Turns out others did the same. There would be an occasional dig at Biden’s senility, or a whisper about Trump’s criminality, but soon a taboo began to govern the otherwise warm and caring sociability of our group. Even though we were a diverse assembly of thirty people, gay and straight, black and white, aged 9 to 81, a freewheeling dialogue about politics or religion in the group at large was strictly off the conversational table. In spite of us all being citizens of one country floating down wild rapids together in our country’s most magnificent national park, on a deeper level we remained as alienated as groundhogs and gardeners.

 

And that was fair enough as far as it went: people had paid for a challenging outdoor adventure, not a seminar on current events or conflicting epistemologies. Both of which continued to unfold at top speed without us. While we were without internet in the Canyon, Roe was overturned, and the poised young assistant to Mark Meadows tied the ex-President ever closer to the planning of the January 6th insurrection.

 

Progressives opened political conversations among themselves and no doubt conservatives did also. But because I find loyalty to the ex-President or to gun rights so mysterious, as a progressive I would have welcomed some sort of dialogue with opposing views, though we all sensed it was a bridge too far.

 

What we did have in common was the experience of the river and the canyon. Sleeping outside in the dry 90 degree heat at night, we shared the closeness of the stars ringed by looming black towers of stone, stars that included a spiral arm of the Milky Way, a faint mist of light that feathered across the more familiar constellations.

 

One of our participants was heard to assert that creation began 6000 years ago. During a hike up a small side-canyon, our guides pointed out a visible manifestation of the Great Unconformity, where quartz-like crystals rested directly on schist, indicating a geological gap, an erosion of evidence of a billion and a half years of change. My daughter, a trained biologist, was over the moon to have found a small rock with fossil ancestors of sea stars compressed into it before there was even a canyon at all but only layers of sediment spread out under a vast shallow sea.

 

The scientific evidence of a 13.85 billion-year unfolding from matter to cellular life to mammals with a capacity to care for their offspring seems to erase a lot of unnecessary conflict between science and religion—again a rich possible theme for a dialogue that never was.

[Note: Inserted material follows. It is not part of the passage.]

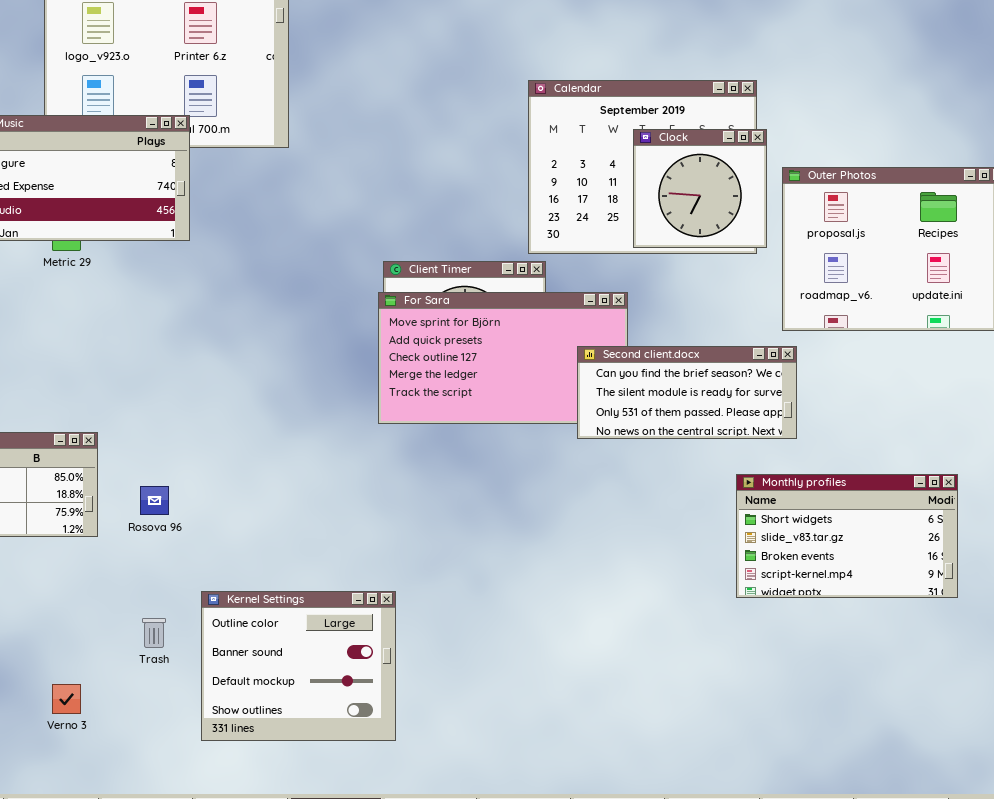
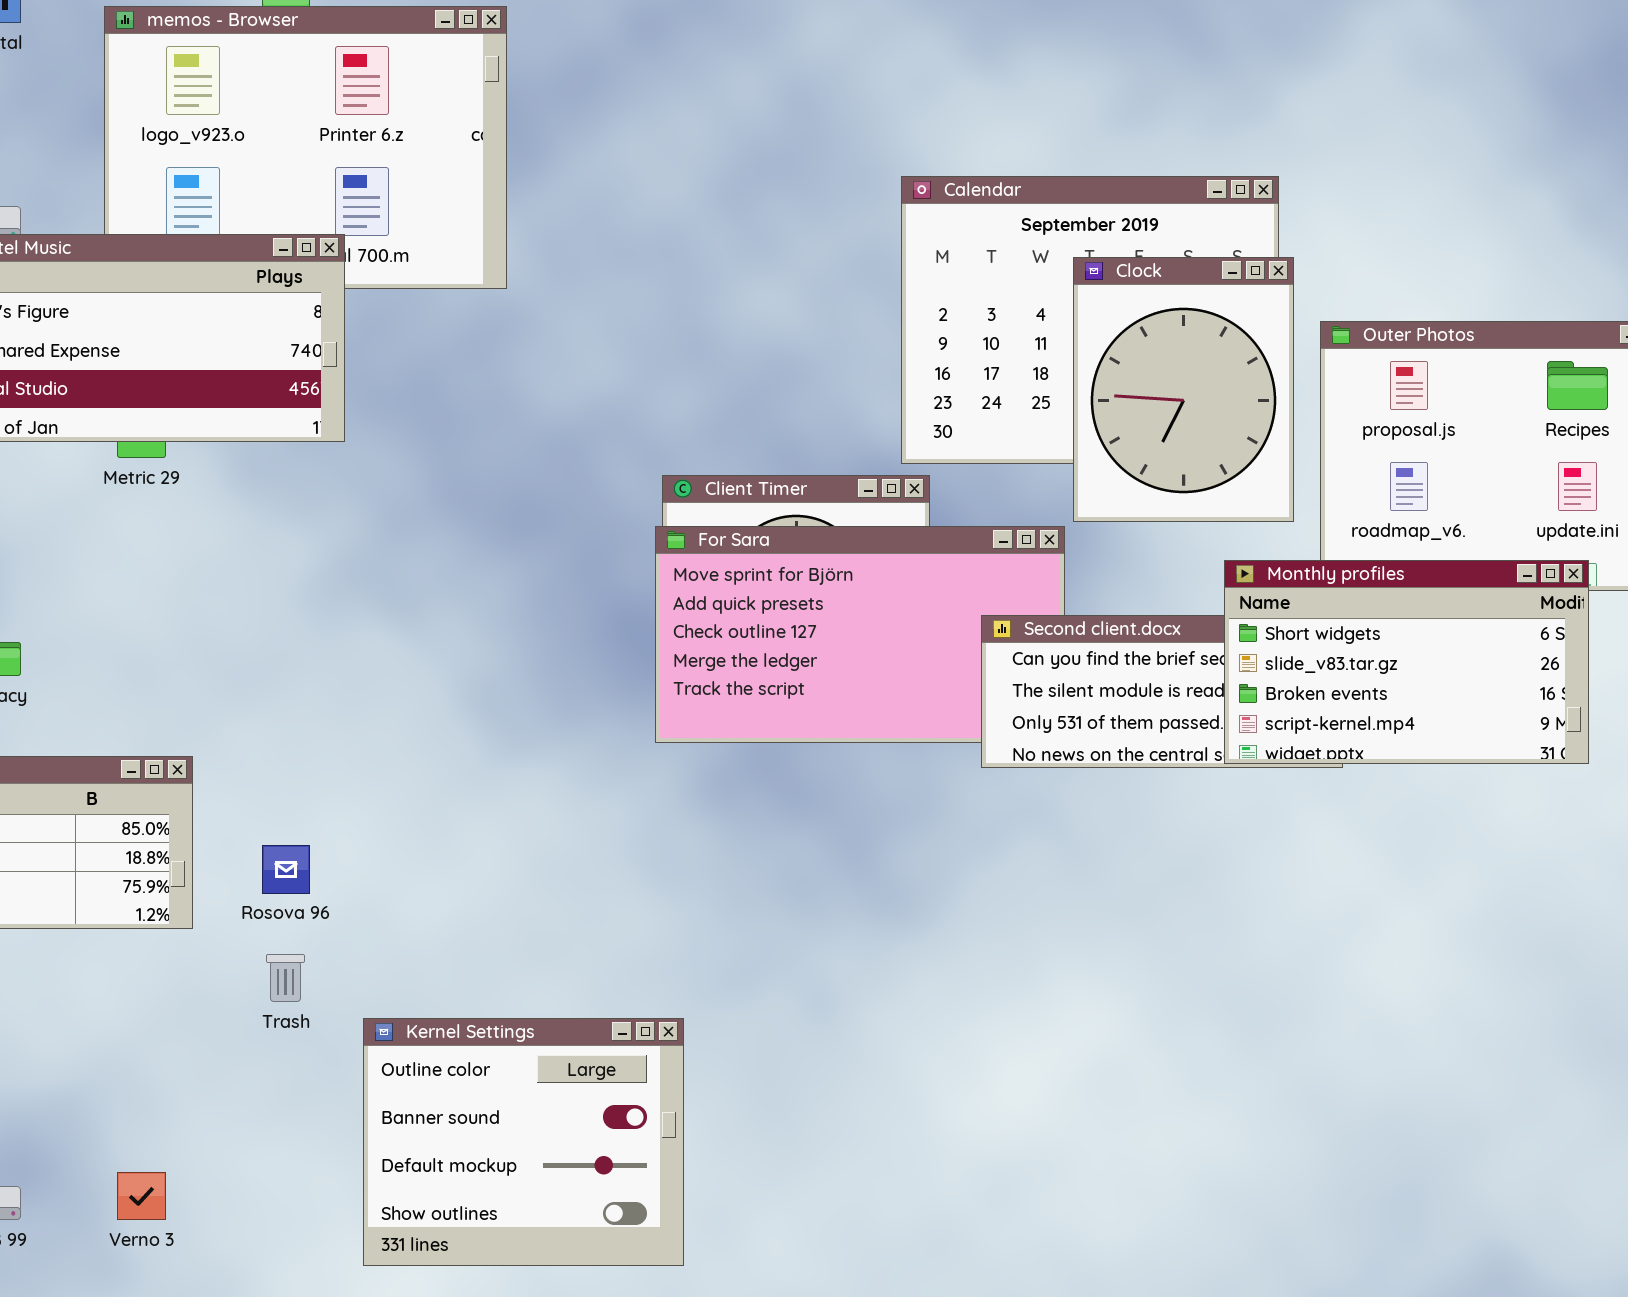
Clock: [633,129,767,248] -> [1073,257,1294,522], resized
Monthly profiles: [736,474,958,598] -> [1224,560,1589,764], moved
Trash: [142,618,166,648] -> [266,954,305,1002], moved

The factions in our group seemed fatally inhibited, perceiving each other as an immovable “they.”

 

Still, there were unmistakable “we” experiences. Midway down the river came one that topped even the raft-swallowing green rapids and the mile-high stepped cliffs glowing in the morning sunlight. We had stopped at yet another dry side-channel. After a short hike up through narrowing walls of smooth stone, with no advance warning, we came upon a string quartet playing Elgar! Waterproofing their instruments, the musicians had arrived safely by raft to concertize in this most wildly improbable of venues.

 

The music drew us into the larger conversation of the universe with itself: an enigmatically self-organizing system had crushed and melted and swirled titanic masses of rock, which over hundreds of millions of years sank below and rose again above great seas, leaching out elements that combined into the first forms of cellular life—life that became self-sentient and sawed down other woody forms of life to fashion cellos to play notes derived from harmonies already built into the cosmos, harmonies drawn forth into distinct combinations by the mind of Bach or Elgar, now conveyed to insect-bitten, sweaty river voyagers by these generous performers.

 

Call this unfolding creative process God or Evolution or what you will, we were in it together, regardless of the lack of a conversation that might have led to some affirmation of our group’s interdependence as citizens of one country, or at least as humans on one planet. Secession from the universe is not an option—even for Texas.